Dennis Lorenzo, “Rude”
Well, that was fine. Would I say that it’s the strongest performance of the night? No way. But it’s charming and good enough that he should be fine for a week or so. There’s not much from the performance that makes me want to rush and see if it’s available to download. Dennis still has a bit of a way to go.
Michelle Sussett, “If I Were a Boy”
America loves a dancer! But tonight, Michelle, or as my friend calls her “Baby Selena,” is going to tone it down a bit. Tackling Beyonce is bold, but the arrangement is clearly designed for a memorable performance. The stage presence is INCREDIBLE, and her bilingual take is incredible, but the vocals (at times) were a little bit shaky. And that red/black combo is incredible. I want to see Michelle thrive…time will tell if she does.
Michael J. Woodard, “Golden Slumbers”
Well, damn. Remember when Michael showed up and took everyone down a couple pegs by setting the bar so incredibly high. For the record, this song was released 50 years ago, and somehow, Michael made it a 21st century slow hit. Standing in front of the audience in a navy blue jumpsuit that’s plain as day, all he needed was to stand in front of the audience and sing, and from that, he completely demolished anyone standing in his way.
Trevor McBane, “Way Down We Go”
Leaning all the way into his wheelhouse, Trevor goes for Kaleo’s “Way Down We Go,” which is perfectly matched to his style. In a way though, it seems like the song gets away from him a little bit, as if he’s not sure what to do with the simplicity. He reminds me a bit of a Nathaniel Rateliff that is looking for the right song that allows him to break loose. I’m not sure that this song was the one for it, but Trevor has a story to tell.
Jonny Brenns, “Georgia”
Honestly, the idea of Vance Joy for Jonny didn’t make a ton of sense to me, but as soon as he started singing, it was clear that Jonny knew what he was doing. It provided a number of opportunities for his vocal gymnastics to take the lead. Mind you, they’re also pushing him to be sexy and charming, and maybe that’s not Jonny, ya know? I don’t need to see him hold a girl’s hand. I’m happy to see Jonny simply be an incredible vocalist.
::::
=== Required actions ===
a – In the singing performance recaps, set down everything from "Leaning all the" down to "story to tell.".
b – According to the singing performance recaps, what does Michael J. Woodard wear while singing "Golden Slumbers"?
c – Continue the singing performance recaps from the point where they stop.
::::
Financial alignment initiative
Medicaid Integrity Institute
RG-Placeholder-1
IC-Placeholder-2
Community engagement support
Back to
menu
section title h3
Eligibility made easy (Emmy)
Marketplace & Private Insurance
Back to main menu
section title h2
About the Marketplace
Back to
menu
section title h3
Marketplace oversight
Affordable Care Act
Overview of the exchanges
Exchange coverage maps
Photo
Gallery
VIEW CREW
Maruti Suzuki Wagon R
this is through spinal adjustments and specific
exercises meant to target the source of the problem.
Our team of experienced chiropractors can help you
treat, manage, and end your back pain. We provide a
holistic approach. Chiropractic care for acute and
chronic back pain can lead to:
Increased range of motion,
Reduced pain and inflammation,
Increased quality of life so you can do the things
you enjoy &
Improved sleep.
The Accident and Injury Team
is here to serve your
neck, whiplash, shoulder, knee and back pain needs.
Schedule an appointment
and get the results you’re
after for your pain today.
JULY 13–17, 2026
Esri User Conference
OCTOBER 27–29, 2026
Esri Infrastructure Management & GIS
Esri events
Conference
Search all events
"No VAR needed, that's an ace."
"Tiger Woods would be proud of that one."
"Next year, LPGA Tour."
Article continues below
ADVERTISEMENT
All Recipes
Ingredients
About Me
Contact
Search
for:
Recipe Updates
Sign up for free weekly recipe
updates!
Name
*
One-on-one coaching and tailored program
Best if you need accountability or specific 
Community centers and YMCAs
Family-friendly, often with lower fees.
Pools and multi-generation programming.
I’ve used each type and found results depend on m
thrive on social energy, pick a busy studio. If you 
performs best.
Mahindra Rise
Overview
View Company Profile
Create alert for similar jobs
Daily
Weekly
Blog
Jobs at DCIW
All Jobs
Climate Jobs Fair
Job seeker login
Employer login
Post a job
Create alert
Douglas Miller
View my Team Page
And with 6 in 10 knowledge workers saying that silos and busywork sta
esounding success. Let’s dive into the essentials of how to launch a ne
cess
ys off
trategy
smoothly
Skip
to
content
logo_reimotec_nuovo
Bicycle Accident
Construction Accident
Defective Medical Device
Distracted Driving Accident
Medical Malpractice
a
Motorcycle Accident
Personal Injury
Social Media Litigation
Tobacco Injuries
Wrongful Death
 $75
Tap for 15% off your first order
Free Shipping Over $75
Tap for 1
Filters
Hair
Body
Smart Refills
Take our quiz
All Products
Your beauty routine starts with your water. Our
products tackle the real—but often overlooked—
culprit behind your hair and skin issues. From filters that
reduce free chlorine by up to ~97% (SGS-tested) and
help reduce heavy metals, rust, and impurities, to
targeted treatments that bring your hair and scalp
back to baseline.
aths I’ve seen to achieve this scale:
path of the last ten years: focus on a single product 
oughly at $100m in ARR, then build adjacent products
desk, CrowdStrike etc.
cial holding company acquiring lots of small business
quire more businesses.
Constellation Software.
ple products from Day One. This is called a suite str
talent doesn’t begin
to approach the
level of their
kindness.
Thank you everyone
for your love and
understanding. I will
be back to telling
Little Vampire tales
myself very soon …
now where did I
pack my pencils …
::::
=== Exercise results ===
a –
Leaning all the way into his wheelhouse, Trevor goes for Kaleo’s “Way Down We Go,” which is perfectly matched to his style. In a way though, it seems like the song gets away from him a little bit, as if he’s not sure what to do with the simplicity. He reminds me a bit of a Nathaniel Rateliff that is looking for the right song that allows him to break loose. I’m not sure that this song was the one for it, but Trevor has a story to tell.

b – A navy blue jumpsuit.

c –
Kay Kay, “Love on the Brain”
Upon further encouragement to open up more, Kay Kay is being forced to take some of that polish off and be vulnerable. I’m not sure if she accomplishes that, but I’m obsessed with the gigantic hoop earrings she’s sporting. What works so well on the original is that it’s a bit of a Motown, doo-wop performance, and Kay Kay insisted on making every note count. Does that make for a good Idol video? Sure. But it’s not sustainable on a single.
Brandon Diaz, “Hello”
Oh, here we go. Lionel’s song. Brandon’s taking on the legendary hit, and he’s going to essentially stay true to form. And you know what? It works. There’s a few kinks that could have been worked out, tonally, but there’s so many more standout moments than hiccups. And it’s worked in a way that it feels like the song could be re-released, but ultimately, with a situation like this you have to either nail it or flounder, and it seems like Brandon didn’t really do either. Anyway, it all ends with this very bizarre duet where Ryan Seacrest sings and Luke Bryan almost drops Katy Perry.
Gabby Barrett, “My Church”
That is a concert performance, y’all. She turned it up a notch, and if it were ending a concert, it would be perfect. As an Idol performance, it was a lot, but the thing is, Gabby is talented. What is a bit frustrating, though, is that Maren Morris’ breakaway hit is the best of the country-tailgate anthems, and Gabby’s performance pulled away from the sing-a-long-ability of the song. “My Church” isn’t meant to be that complicated. If you want to choose a slam dunk ballad, be obvious about it.
Cade Foehner, “All Along the Watchtower”
In a total departure from the rest of the night, Cade feels a bit like a returning artist who has hit the stage to give Idol viewers a taste of something that they might not otherwise try out. Taking on the Jimi Hendrix version, it’s a full-on rock performance, and it’s enough to make Katy Perry take her wrap off and ask Cade for more. Someone screams out, “She’s ready to roar!” and somehow this whole thing has turned into a Katy Perry wet dream. Cade is good, y’all. We just need to be fine with Katy Perry passing out during it.